| Instruction |
Keep the pictures out, please, and set down every record exactly.

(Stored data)
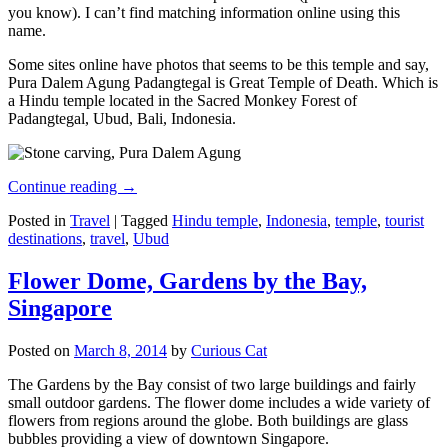
you know). I can’t find matching information online using this
name.
Some sites online have photos that seems to be this temple and say,
Pura Dalem Agung Padangtegal is Great Temple of Death. Which is
a Hindu temple located in the Sacred Monkey Forest of
Padangtegal, Ubud, Bali, Indonesia.
Continue reading
→
Posted in
Travel
|
Tagged
Hindu temple
,
Indonesia
,
temple
,
tourist
destinations
,
travel
,
Ubud
Flower Dome, Gardens by the Bay,
Singapore
Posted on
March 8, 2014
by
Curious Cat
The Gardens by the Bay consist of two large buildings and fairly
small outdoor gardens. The flower dome includes a wide variety of
flowers from regions around the globe. Both buildings are glass
bubbles providing a view of downtown Singapore.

| Exercise answer |
you know). I can’t find matching information online using this
name.
Some sites online have photos that seems to be this temple and say,
Pura Dalem Agung Padangtegal is Great Temple of Death. Which is
a Hindu temple located in the Sacred Monkey Forest of
Padangtegal, Ubud, Bali, Indonesia.
Continue reading
→
Posted in
Travel
|
Tagged
Hindu temple
,
Indonesia
,
temple
,
tourist
destinations
,
travel
,
Ubud
Flower Dome, Gardens by the Bay,
Singapore
Posted on
March 8, 2014
by
Curious Cat
The Gardens by the Bay consist of two large buildings and fairly
small outdoor gardens. The flower dome includes a wide variety of
flowers from regions around the globe. Both buildings are glass
bubbles providing a view of downtown Singapore.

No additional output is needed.